Amid chronic labour shortages, one Japanese company has taken a creative approach to attract and retain new employees.
TrustRing, a tech company based in the western prefecture of Osaka, is offering its employees time off for hangovers and for dealing with upsetting news about their favourite celebrity, reports the South China Morning Post. One employee, interviewed by Kansai Television about applying for hangover leave, said “I can sleep for two to three hours more and come back to work feeling a bit more refreshed, which actually increases my efficiency.”
Large companies have responded to Japan’s shortage of workers by increasing the monthly salary offered to new graduates, paying up to 50 percent over the average of 237,300 yen (US$1,500) a month. For smaller businesses that can’t afford those high salaries, offering other benefits is the best way to compete.
TrustRing can only offer new employees a monthly salary of 222,000 yen plus overtime. But president Daigaku Shimada told the Post that “The company has good performance, and zero employees have left in the past three years,” partly thanks to the unusual leave benefits.
[See more: Macao’s retail sector is in trouble. How long can small businesses hold out?]
Offering time off for hangovers or “celebrity loss,” such as when an employee’s favourite celebrity gets married or announces some other news that makes the staff member too sad to work, may seem silly, but there are serious reasons behind it. Unemployment has remained below 3 percent for four years, among the lowest in advanced nations, and in an aging nation with limited immigration, that is unlikely to change any time soon.
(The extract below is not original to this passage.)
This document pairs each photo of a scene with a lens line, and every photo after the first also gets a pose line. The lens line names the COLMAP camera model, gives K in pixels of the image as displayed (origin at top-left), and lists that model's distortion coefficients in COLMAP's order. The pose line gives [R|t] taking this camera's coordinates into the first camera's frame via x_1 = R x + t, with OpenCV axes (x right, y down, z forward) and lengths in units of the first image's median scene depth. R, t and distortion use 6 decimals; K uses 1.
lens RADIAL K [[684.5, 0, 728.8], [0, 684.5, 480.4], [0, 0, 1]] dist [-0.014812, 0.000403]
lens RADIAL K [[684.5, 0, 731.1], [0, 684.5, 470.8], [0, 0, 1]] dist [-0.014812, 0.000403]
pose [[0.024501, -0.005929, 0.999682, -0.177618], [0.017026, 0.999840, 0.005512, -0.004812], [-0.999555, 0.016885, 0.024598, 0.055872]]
The labour crunch is particularly difficult for small and medium-sized enterprises (SMEs), which account for seven out of every 10 jobs in Japan. Bankruptcies are also on the rise, likely surpassing 10,000 in 2024, the highest figure in over a decade.
Takayasu Otomo, a researcher at Teikoku Databank, told the Japan Times that while only a small portion of business failures are due to worker shortages, the surge will ripple through those companies’ suppliers and customers, potentially causing a “chain of bankruptcies or mergers.”
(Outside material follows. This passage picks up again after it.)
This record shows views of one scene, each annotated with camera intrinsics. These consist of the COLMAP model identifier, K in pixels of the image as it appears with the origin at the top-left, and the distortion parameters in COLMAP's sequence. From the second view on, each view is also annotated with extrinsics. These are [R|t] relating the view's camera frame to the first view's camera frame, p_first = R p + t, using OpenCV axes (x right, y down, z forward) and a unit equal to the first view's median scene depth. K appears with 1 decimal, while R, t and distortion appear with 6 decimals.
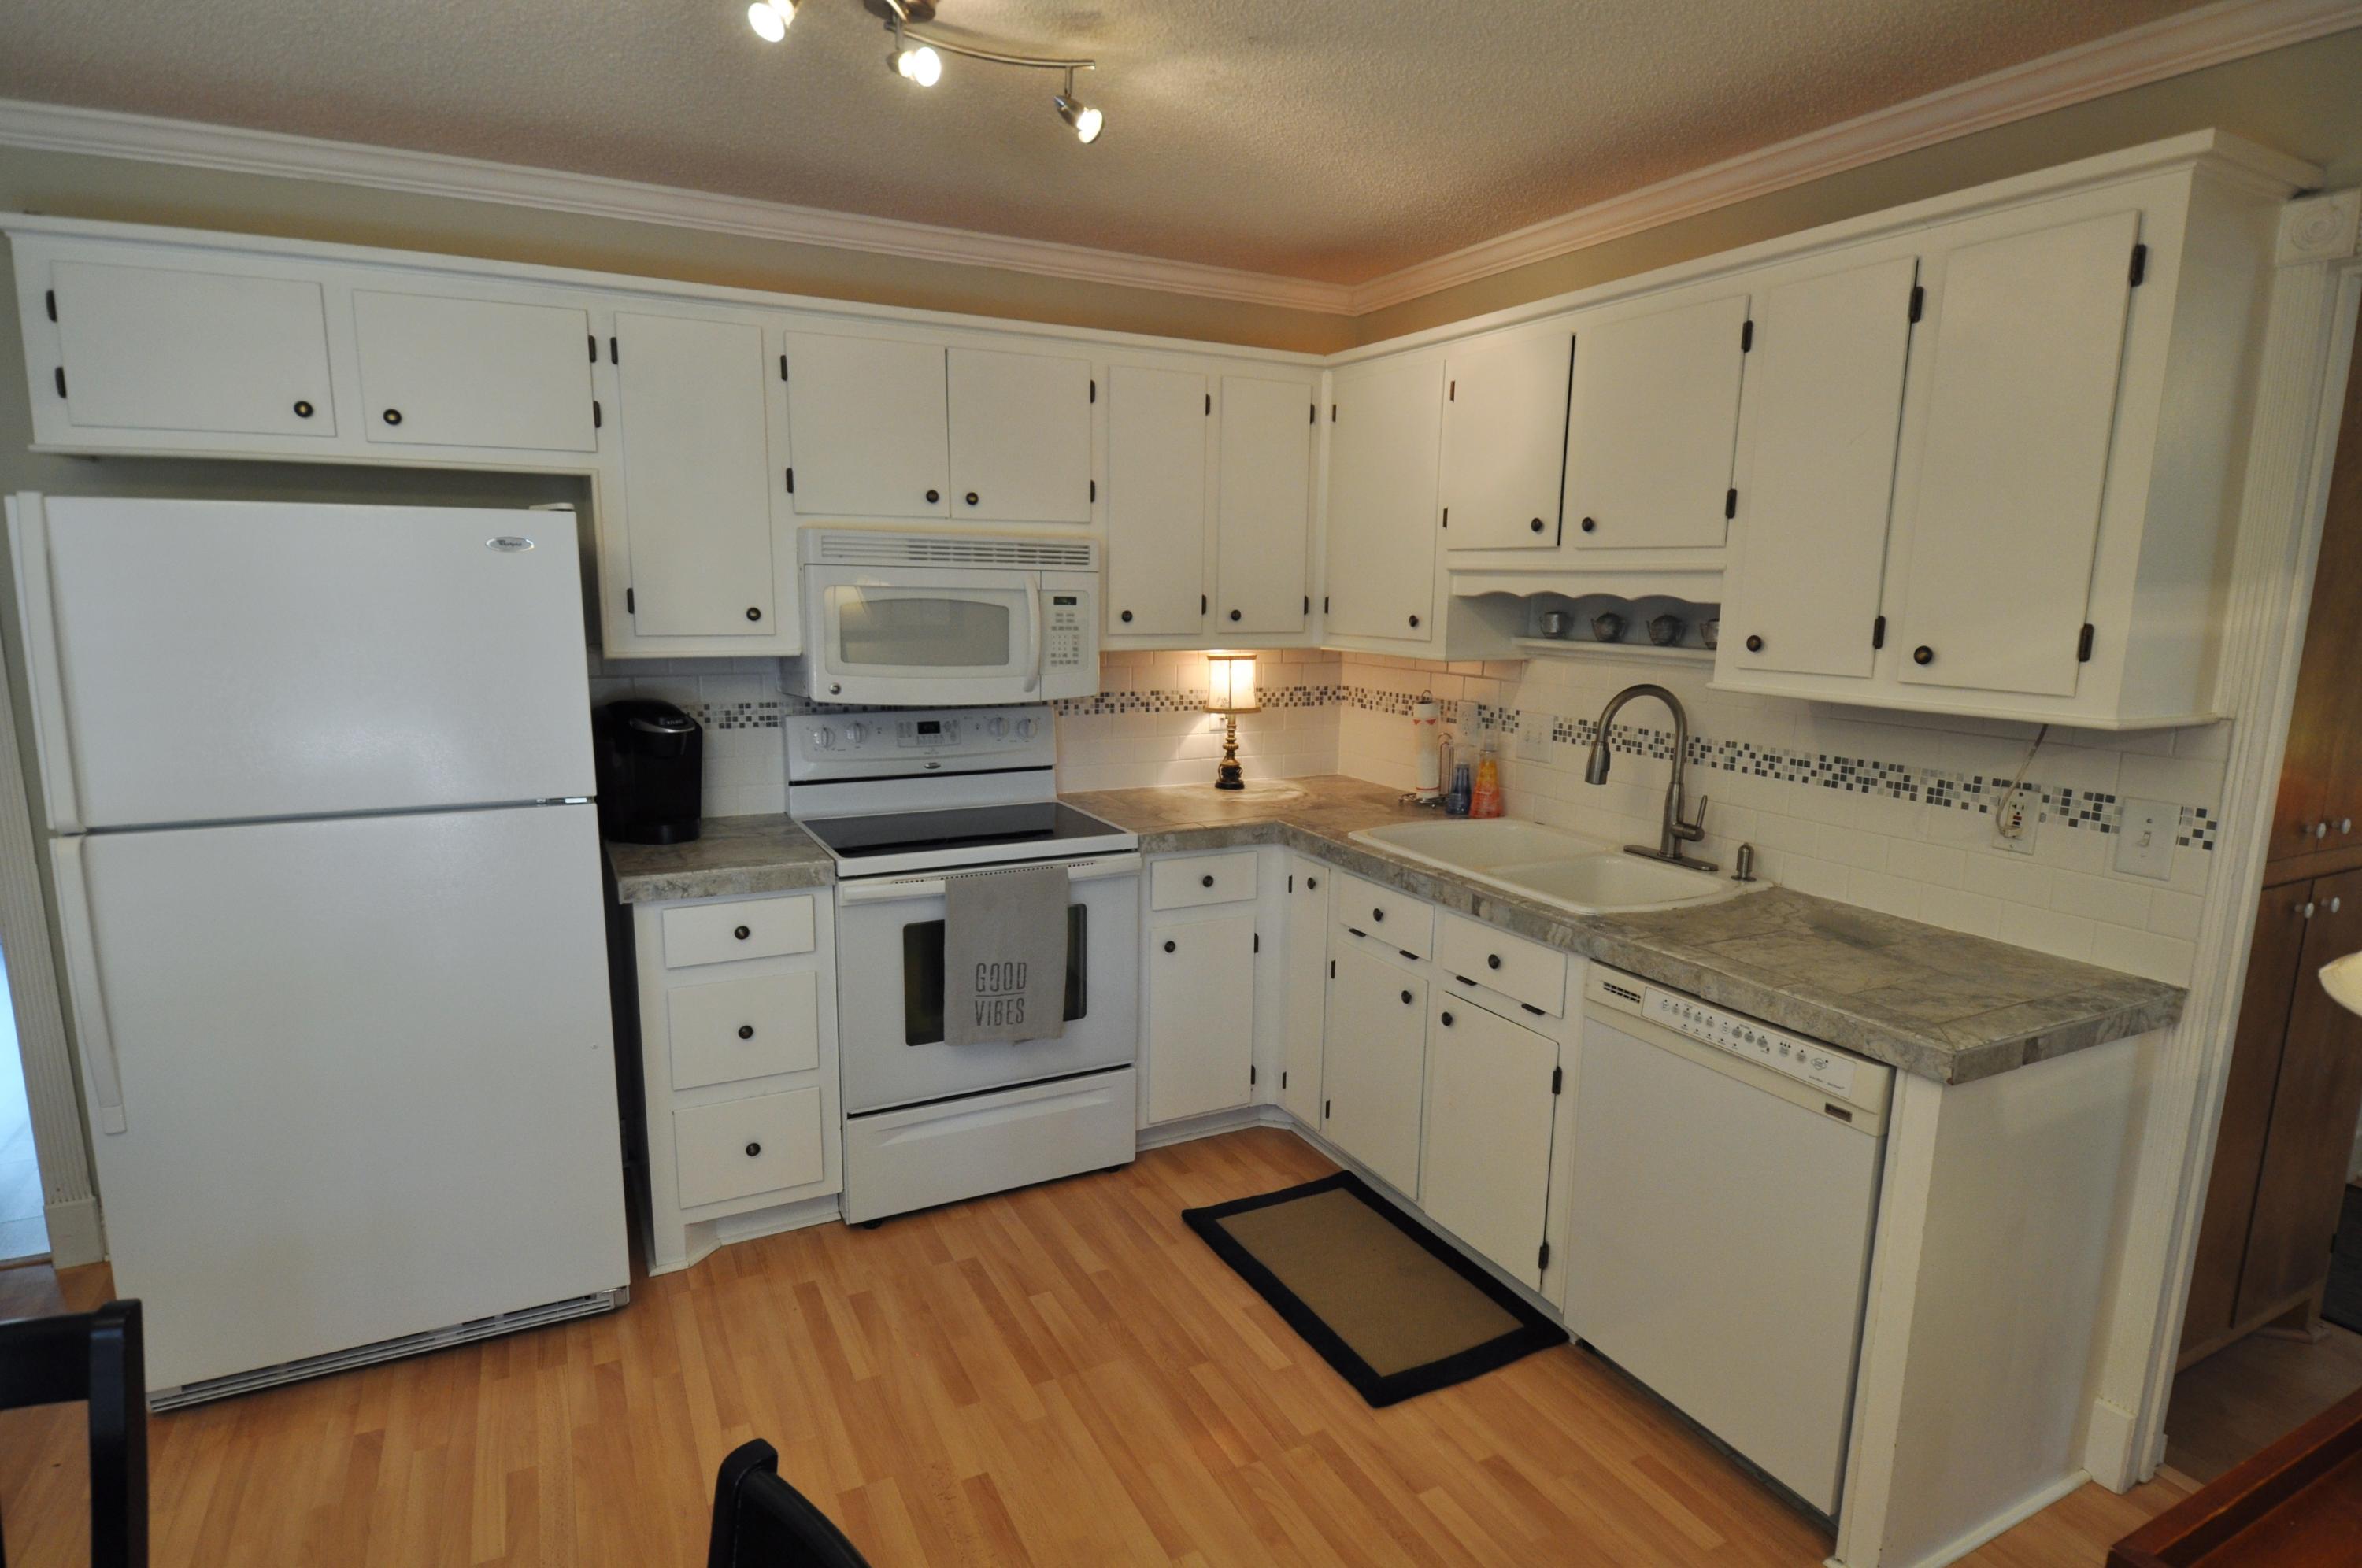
lens RADIAL K [[1265.7, 0, 1181.0], [0, 1265.7, 784.0], [0, 0, 1]] dist [0.016574, -0.000203]
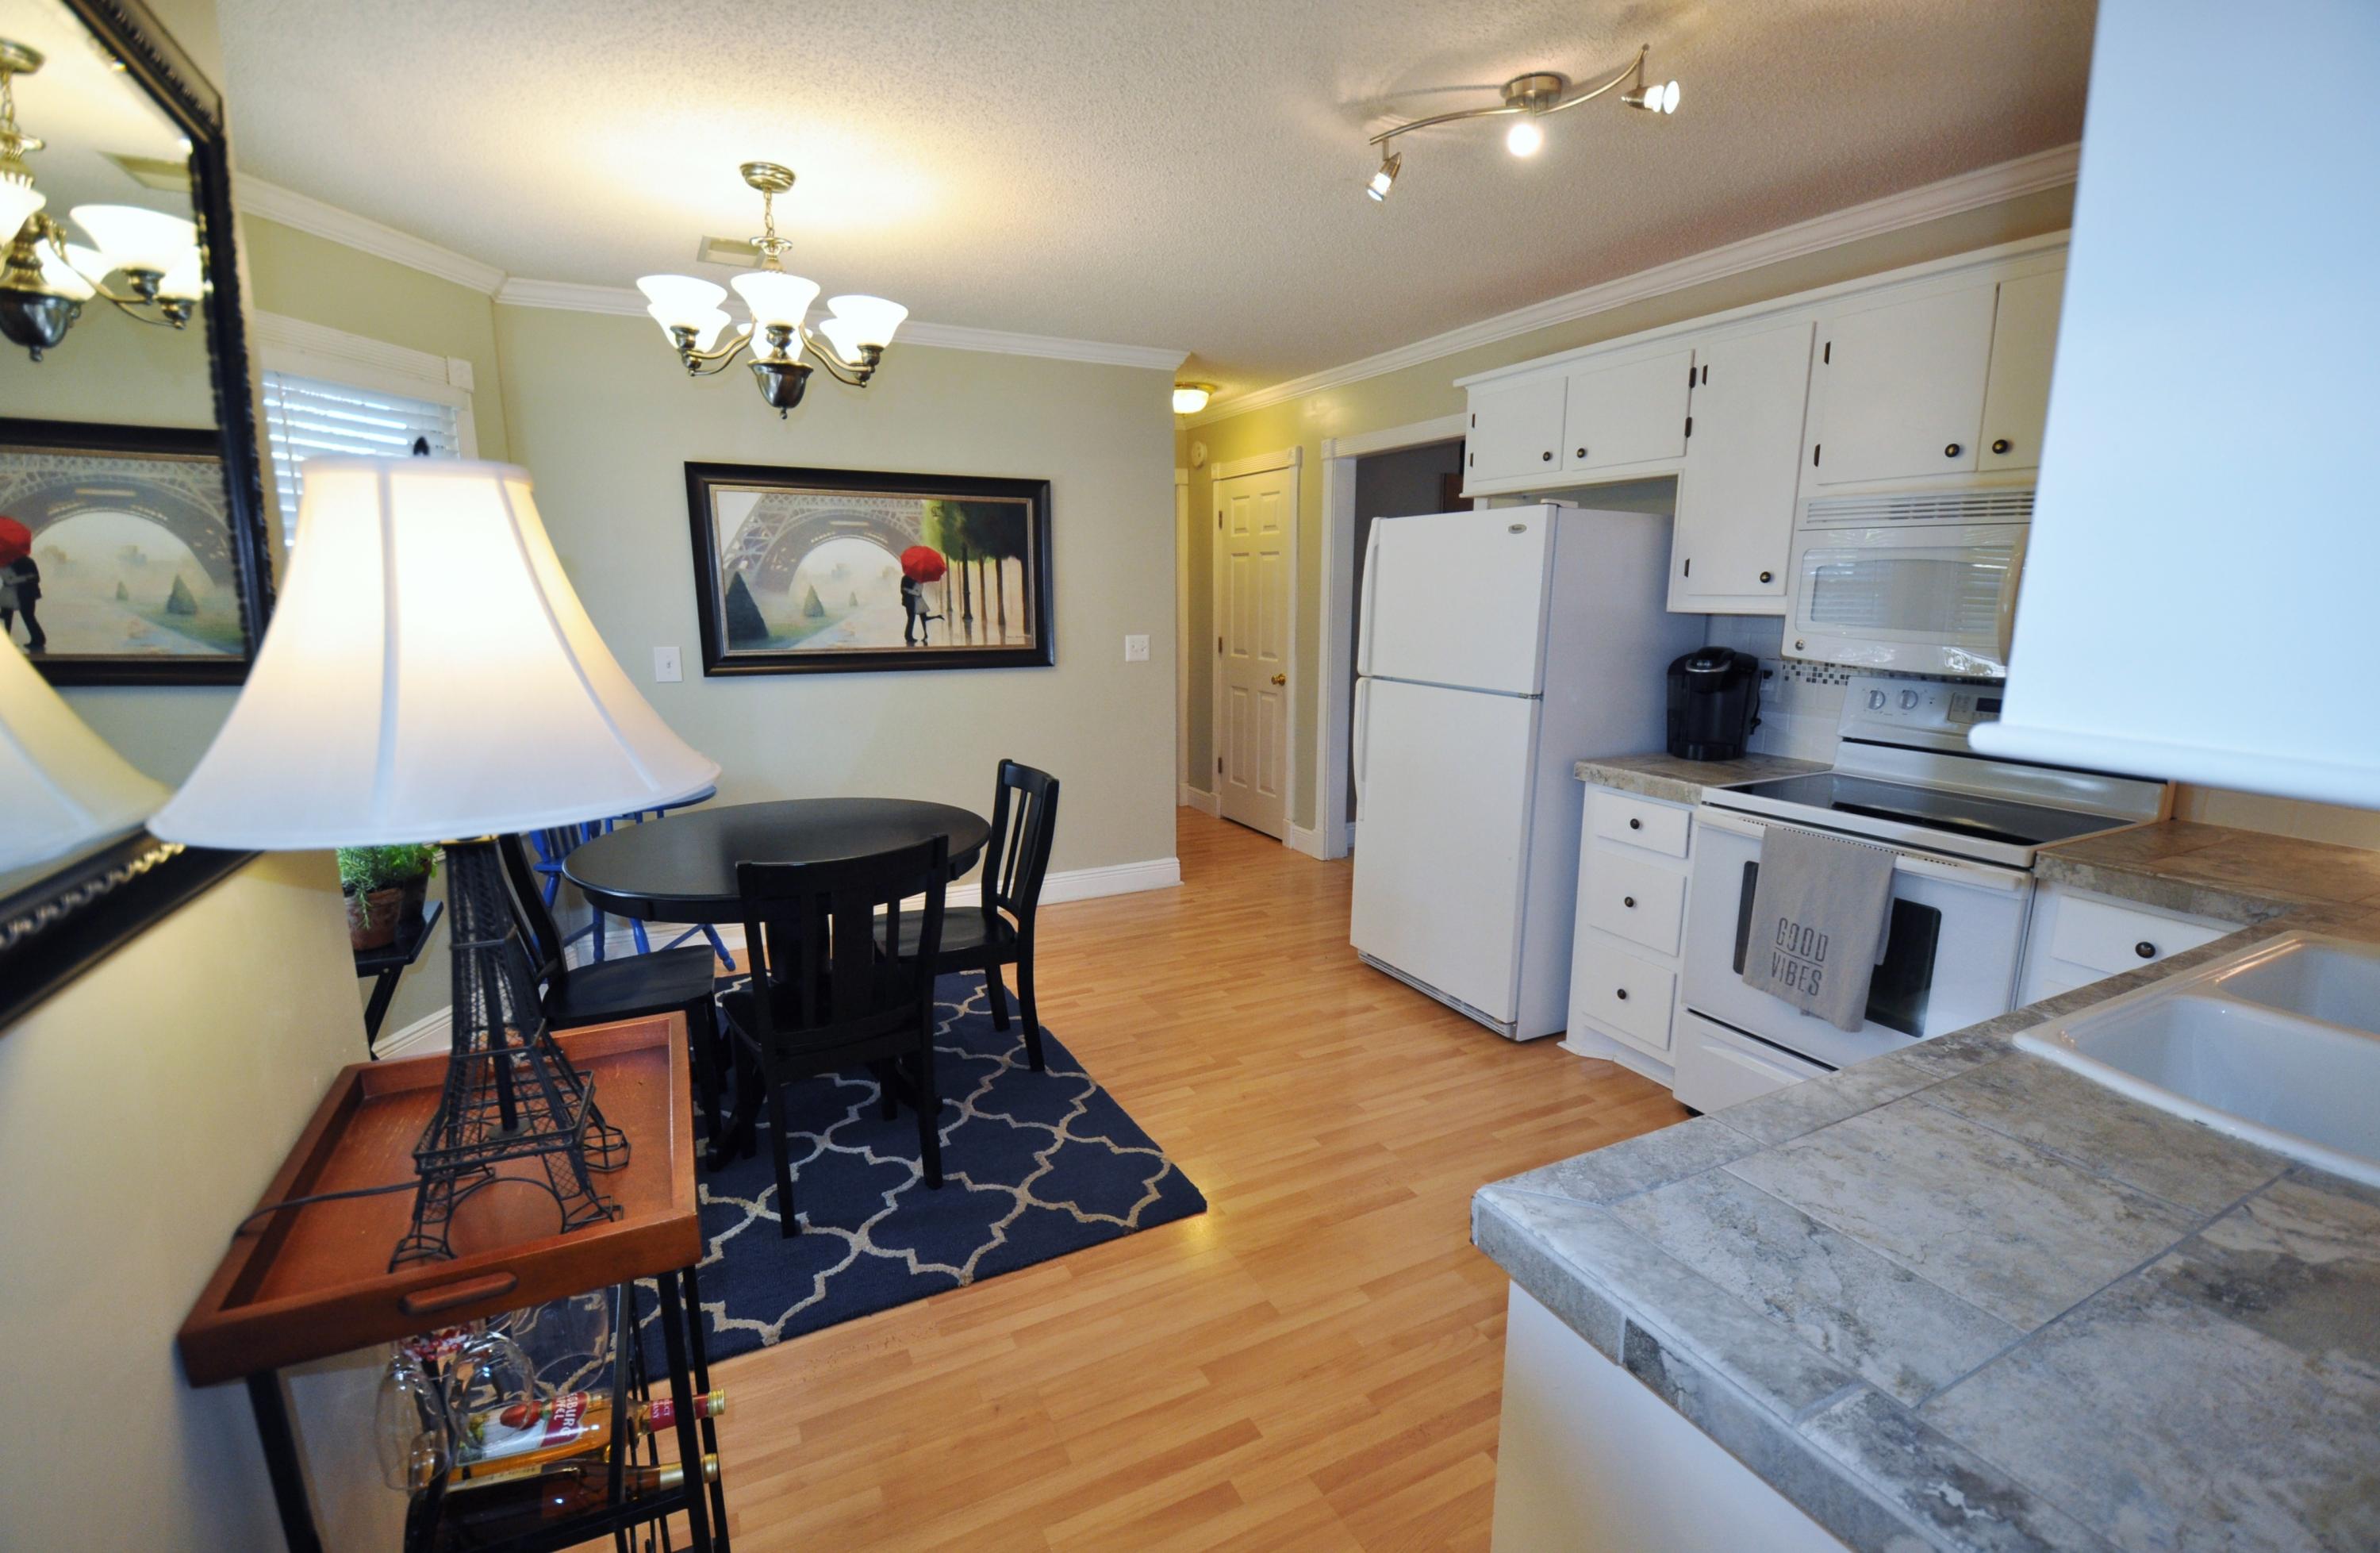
lens RADIAL K [[1033.4, 0, 1190.0], [0, 1033.4, 776.5], [0, 0, 1]] dist [-0.000022, -0.000038]
pose [[0.004373, 0.170539, -0.985341, 0.801040], [-0.162679, 0.972346, 0.167568, -0.037478], [0.986669, 0.159561, 0.031996, 0.609993]]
Some officials characterise the bankruptcies triggered by worker shortages as an inevitable effect of “economic metabolism,” in which less-dynamic companies fall away, allowing workers and capital to move to more productive ventures. Nonetheless, the government has pledged to help SMEs raise prices so they can hike wages and attract workers locally or from a growing foreign workforce. The latter set its own records in 2024, even as the country remains largely resistant to mass immigration.